フレイムには、それが無い。どうしようもなく、心の中が空っぽなのだから。
一体、何をどう生きればいいのか分からない。何もかもが廃墟となった場所で、一人佇む事、そうやって心を慰めてきた。
「いい? 私達は『主人公』。孤独かもしれない、理解なんてされないかもしれない。貴女が、誰よりも悪人になりたいのは分かったけれども。誰よりも、愛されたくて、救われたいのも分かっている。そして、とっても繊細で傷付きやすい事もね」
「そうなんだ、私は……愛されて、生きたい。……弱過ぎるから、他人を憎んで、殺害するしかない。破壊と殺人だけが、私を慰めてきた。悪人になるしか、私はこの世界と分かり合えなかった。魔王になると、真っ赤なドラゴンになりたいと。私はきっと、自分の作り出した世界の中に閉ざされて生きている。妄想の中で、それを振り払う事なんて出来はしない。何で、闇しか見えないのか、幼少時から分からなかった。実感が無い時もあって、人の死も、悲しみも苦しみも。私は炎に焼き続けられているかのようなんだ。いつだって。私は分かり合えない世界と分かり合おうとして戦ってきたのかもしれない…………」
「よく言えたね」
オルセは彼女を強く、抱き締める。
自分達は、邪悪な存在でしかないのだろう。
どうしようも無い程に、他人や世界と分かり合う事が出来なかった。
その点では、同じなのだから。
「一緒に、この世界を壊したい? 私はそれだって、構わない。かつて、こう私は言われた。『黄色い悪魔』と。他人を踏み潰して、踏み壊して。私は色々なものを壊してきた。どうすれば、良かったのかな? でも、私は私でしかないんだよ」
彼女はとても、寂しそうに言う。
「正しい事なんて、為せないんだと思う。どうしようもないくらいに、手に入らないものがあって。でも、私は全部、欲しいから。夜空に輝くお星様の一つ一つさえも、私の物にしたいから。こんなに大自然の何もかも、みんなが作った都市も愛しくて仕方が無いのに。私は何一つとして、手に入らない気がする。だったら、全部、壊したいなって。寂しいから。どうしようもないんだよねえ」
二人共、邪悪さの塊そのものでしかないのかもしれない。
けれども、友達が出来たっていい。
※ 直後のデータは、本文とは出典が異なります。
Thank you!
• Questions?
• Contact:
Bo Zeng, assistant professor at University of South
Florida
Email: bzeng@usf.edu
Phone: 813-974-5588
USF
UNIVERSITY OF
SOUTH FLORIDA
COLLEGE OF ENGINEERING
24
そんな人並みの幸せを感じられるなら、どれ程、良いのだろうか。
「お話出来て、良かったと思える。貴女と」
何が損ないだったのか。
本当に欲しいものを手に入れられないオルセに、生きている価値を本質的には何一つとして見い出せないフレイム・タン。
何故に、この世界と分かり合えないのだろう。
生まれ育った環境からか、あるいはお互いの性質が、こうなるように運命を決定付けられていたからなのか。
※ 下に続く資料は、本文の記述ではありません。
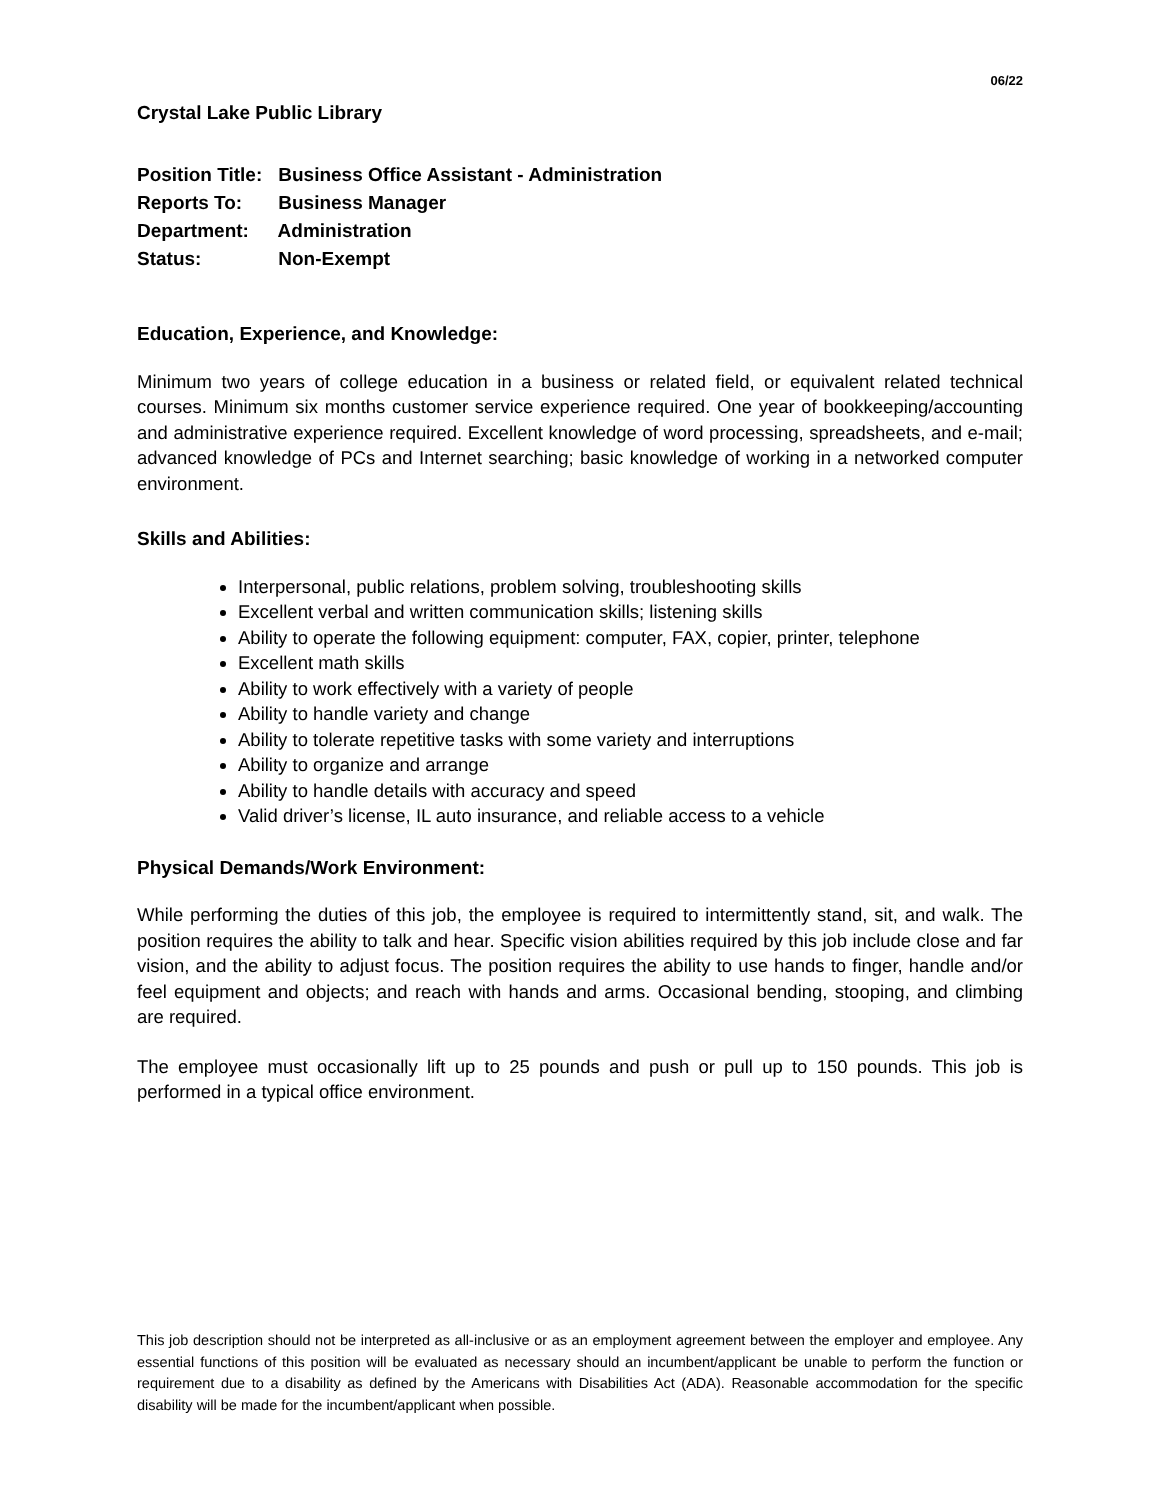06/22
Crystal Lake Public Library
Position Title: Business Office Assistant - Administration
Reports To: Business Manager
Department: Administration
Status: Non-Exempt
Education, Experience, and Knowledge:
Minimum two years of college education in a business or related field, or equivalent related technical courses. Minimum six months customer service experience required. One year of bookkeeping/accounting and administrative experience required. Excellent knowledge of word processing, spreadsheets, and e-mail; advanced knowledge of PCs and Internet searching; basic knowledge of working in a networked computer environment.
Skills and Abilities:
Interpersonal, public relations, problem solving, troubleshooting skills
Excellent verbal and written communication skills; listening skills
Ability to operate the following equipment: computer, FAX, copier, printer, telephone
Excellent math skills
Ability to work effectively with a variety of people
Ability to handle variety and change
Ability to tolerate repetitive tasks with some variety and interruptions
Ability to organize and arrange
Ability to handle details with accuracy and speed
Valid driver’s license, IL auto insurance, and reliable access to a vehicle
Physical Demands/Work Environment:
While performing the duties of this job, the employee is required to intermittently stand, sit, and walk. The position requires the ability to talk and hear. Specific vision abilities required by this job include close and far vision, and the ability to adjust focus. The position requires the ability to use hands to finger, handle and/or feel equipment and objects; and reach with hands and arms. Occasional bending, stooping, and climbing are required.
The employee must occasionally lift up to 25 pounds and push or pull up to 150 pounds. This job is performed in a typical office environment.
This job description should not be interpreted as all-inclusive or as an employment agreement between the employer and employee. Any essential functions of this position will be evaluated as necessary should an incumbent/applicant be unable to perform the function or requirement due to a disability as defined by the Americans with Disabilities Act (ADA). Reasonable accommodation for the specific disability will be made for the incumbent/applicant when possible.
空に浮かぶ太陽は、光や希望の象徴であると共に、旱魃や酷暑の悪夢を齎す。
暖や食卓に必要な炎は、家を焼き、破壊の牙を創り出せる。
「壊す事でしか、癒せないものもあるのかもしれない。私達の生きる為の役目って何なんだろ? 考えて見つけ出すしかないよね?」
オルセは強くフレイムの手を握り締めた。
お互いに、お互いの体温が伝わってくる。
もうじき、夜が明ける。
二人はその後も、言葉を交わし続けた。
何故に、世界を憎むのか。何故に、世界を壊したいのか。
二人は分かっている。本当の意味で、愛というものを探しているし、二人共、間違った場所から出発して、狂った論理の下、生きるしかないけれども、それでも、愛だとか自分らしい真実だとかを求めているのだから。